Now let’s look at some actual historical data. The S&P 500 Index did not have a single down year since 2008 if we looked at the subsequent five years of stock returns. The returns for 2009, 2010, 2011, and 2012 were 26.5%, 15.1%, 2.1%, and 16.0%, respectively. The average return over that span was 14.9%. As of December 31, 2019, the S&P 500 Index was up 31.5% for 2019 including the reinvestment of dividends. Now I am by no means making a prediction for 2020. However, I wanted to drive home the fact that, if your Financial Advisor sets up your financial plan with the assumption that your stock allocation will earn 9.5% on average, any actual return lower than that estimate will cause you to not reach your target return. What is the effect? You will not be able to maintain the lifestyle you had planned on, even more so if there are negative returns experienced in stocks over the coming years.

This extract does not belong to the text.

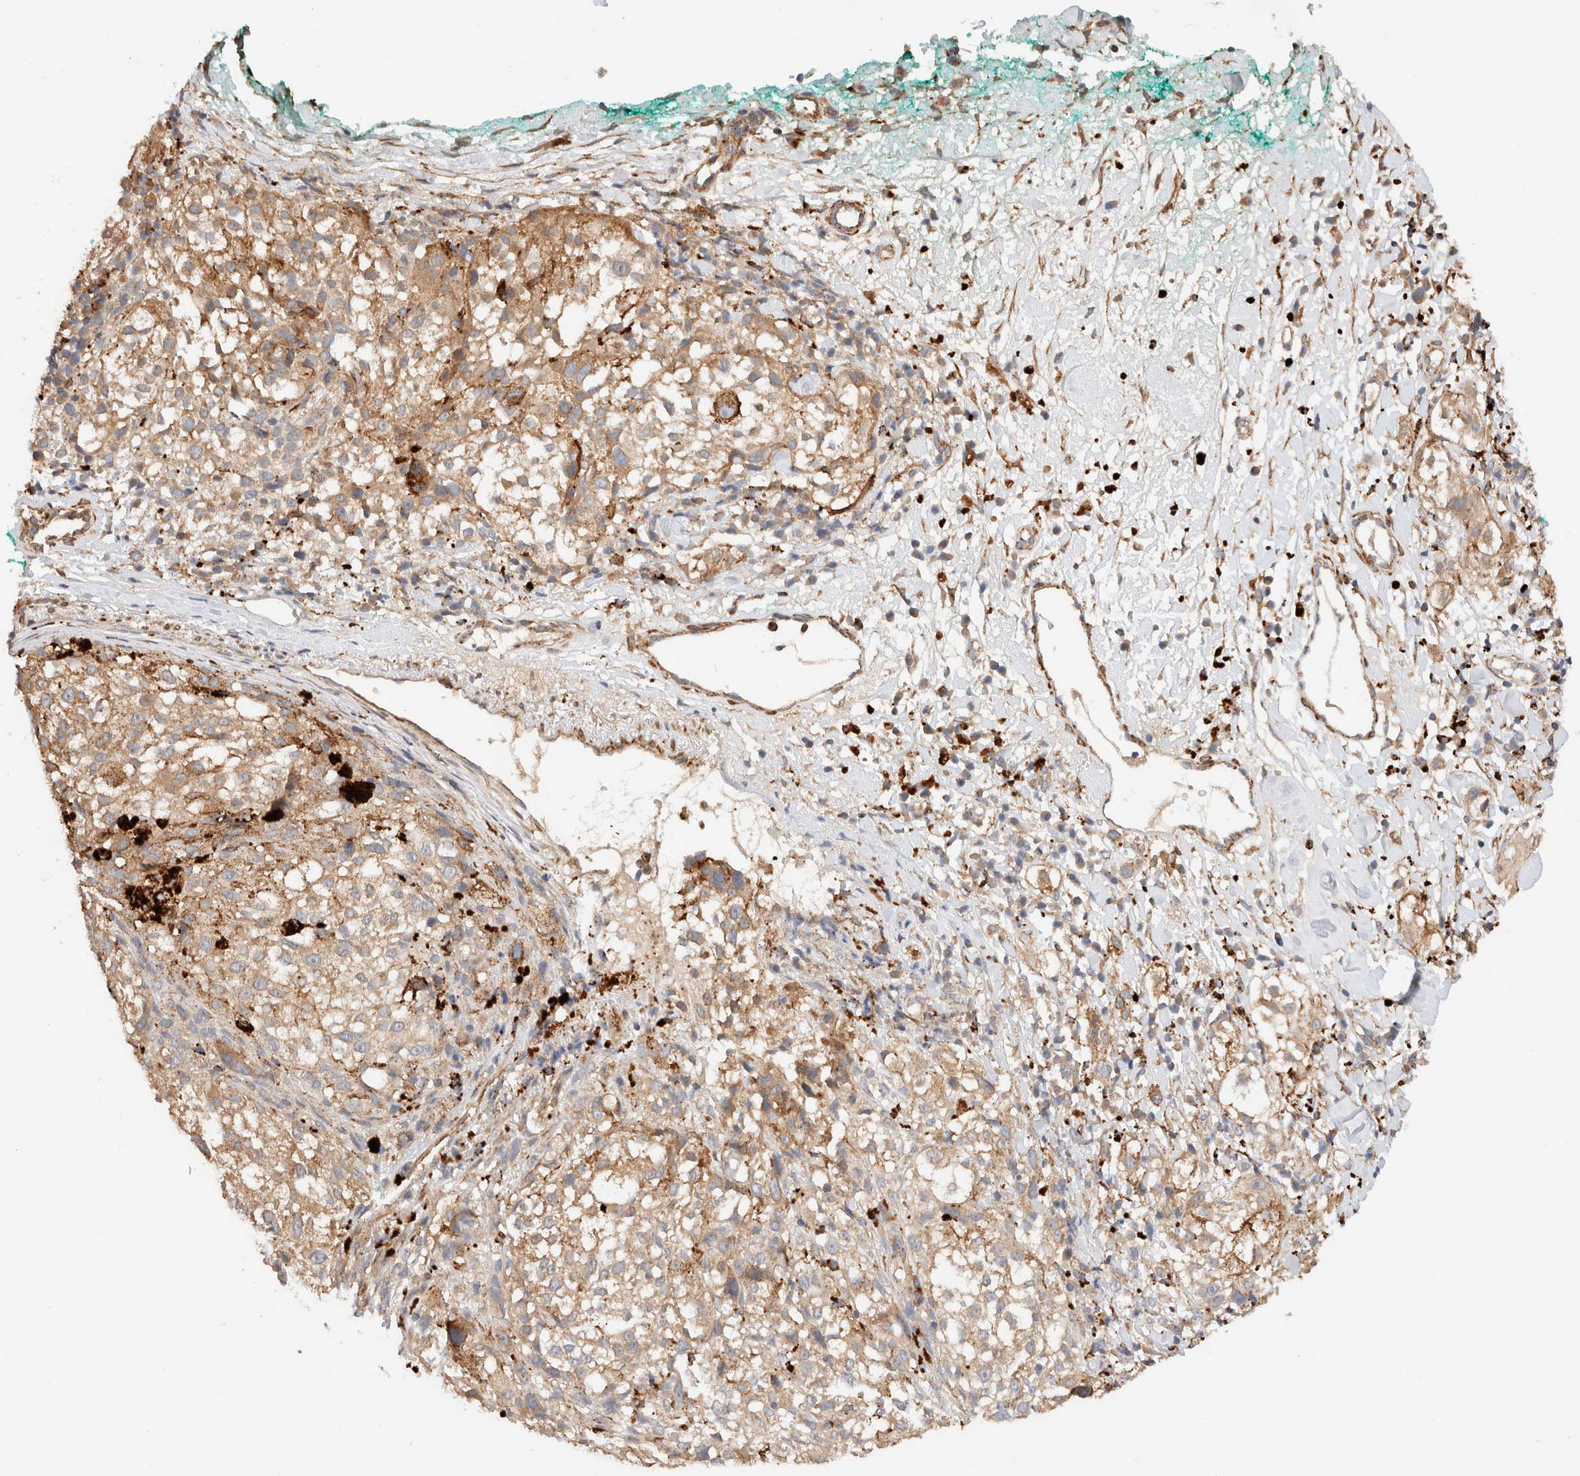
{"staining": {"intensity": "weak", "quantity": ">75%", "location": "cytoplasmic/membranous"}, "tissue": "melanoma", "cell_type": "Tumor cells", "image_type": "cancer", "snomed": [{"axis": "morphology", "description": "Necrosis, NOS"}, {"axis": "morphology", "description": "Malignant melanoma, NOS"}, {"axis": "topography", "description": "Skin"}], "caption": "Immunohistochemical staining of human malignant melanoma reveals low levels of weak cytoplasmic/membranous protein staining in about >75% of tumor cells.", "gene": "RABEPK", "patient": {"sex": "female", "age": 87}}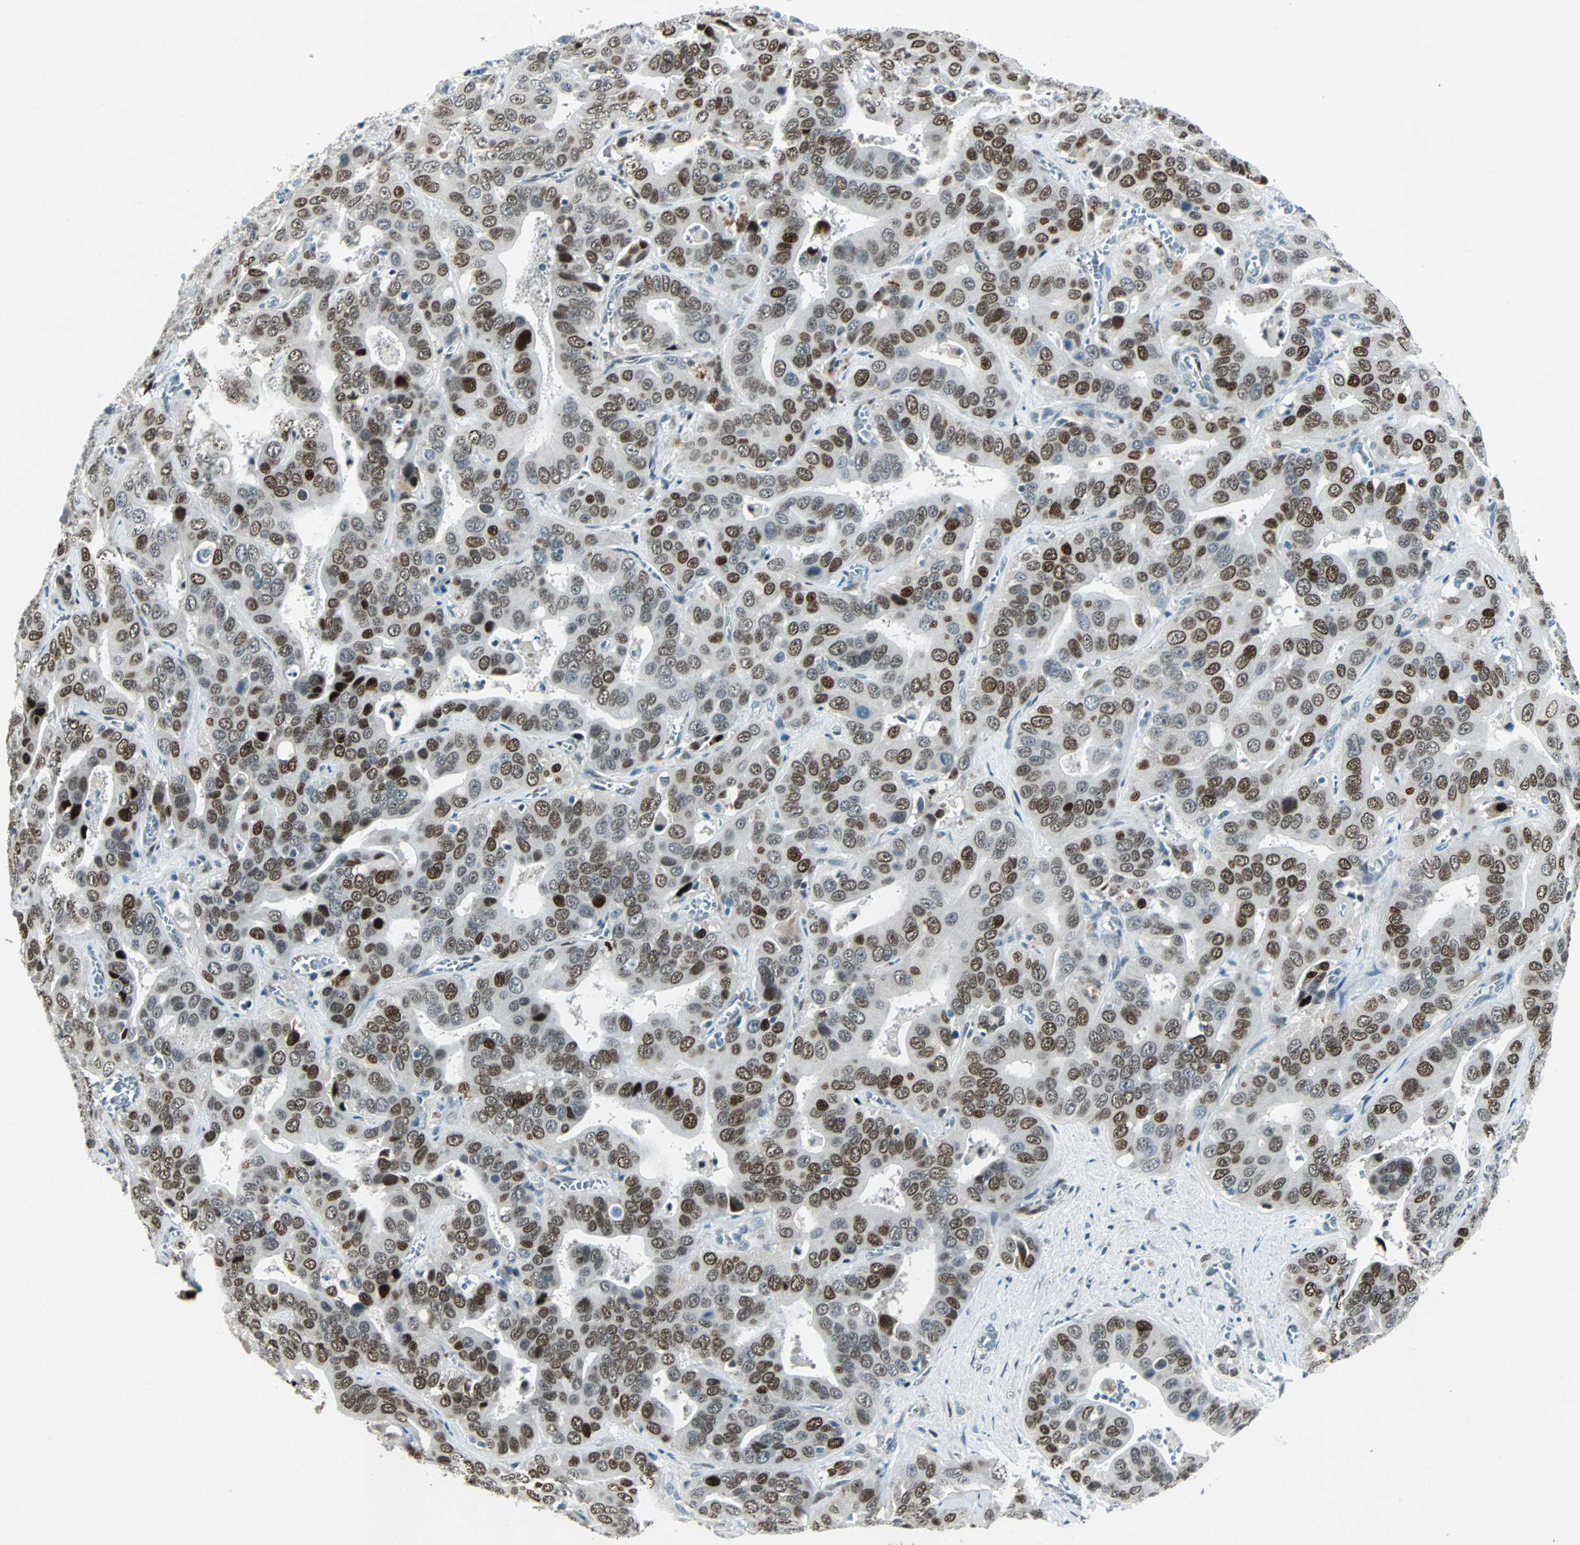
{"staining": {"intensity": "strong", "quantity": ">75%", "location": "nuclear"}, "tissue": "liver cancer", "cell_type": "Tumor cells", "image_type": "cancer", "snomed": [{"axis": "morphology", "description": "Cholangiocarcinoma"}, {"axis": "topography", "description": "Liver"}], "caption": "Immunohistochemical staining of liver cancer (cholangiocarcinoma) demonstrates high levels of strong nuclear expression in about >75% of tumor cells.", "gene": "AJUBA", "patient": {"sex": "female", "age": 52}}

Let’s look at the next five years starting in 2015. A five-year period covers 2015-2019. If you start out with $1,000,000 invested in stocks and plan on earning 9.5% per year, you are expecting to have $1,574,239 at the end of five years. Let’s say that the return of stocks is only 4.5% per year over the next five years. You will only have $1,246,182 as of December 31, 2019. The difference is $328,057 less than you were expecting. The analysis gets worse at this point though. How can it get any worse?
Well, if you were planning on 9.5% returns from stocks per year, the next five-year period 2019-2023 needs an excess return to catch up. Thus, if your starting point on January 1, 2015 is $1,000,000, your financial plan is set up to have $2,478,228 as of December 31, 2023. If you are starting behind your estimate in 2019, the only way you can make up the difference is to have stocks earn 14.7% over that five-year period which is 5.2% higher than the historical average. As you can see underperformance can really hurt financial planning. The extremely important point here is that a 1.0% AUM fee will cause you to be even further behind your goals. Remember that the illustration above is gross returns. You only care about net returns and what your terminal value is. Terminal value is simply a fancy way to say how much money is actually in your brokerage account.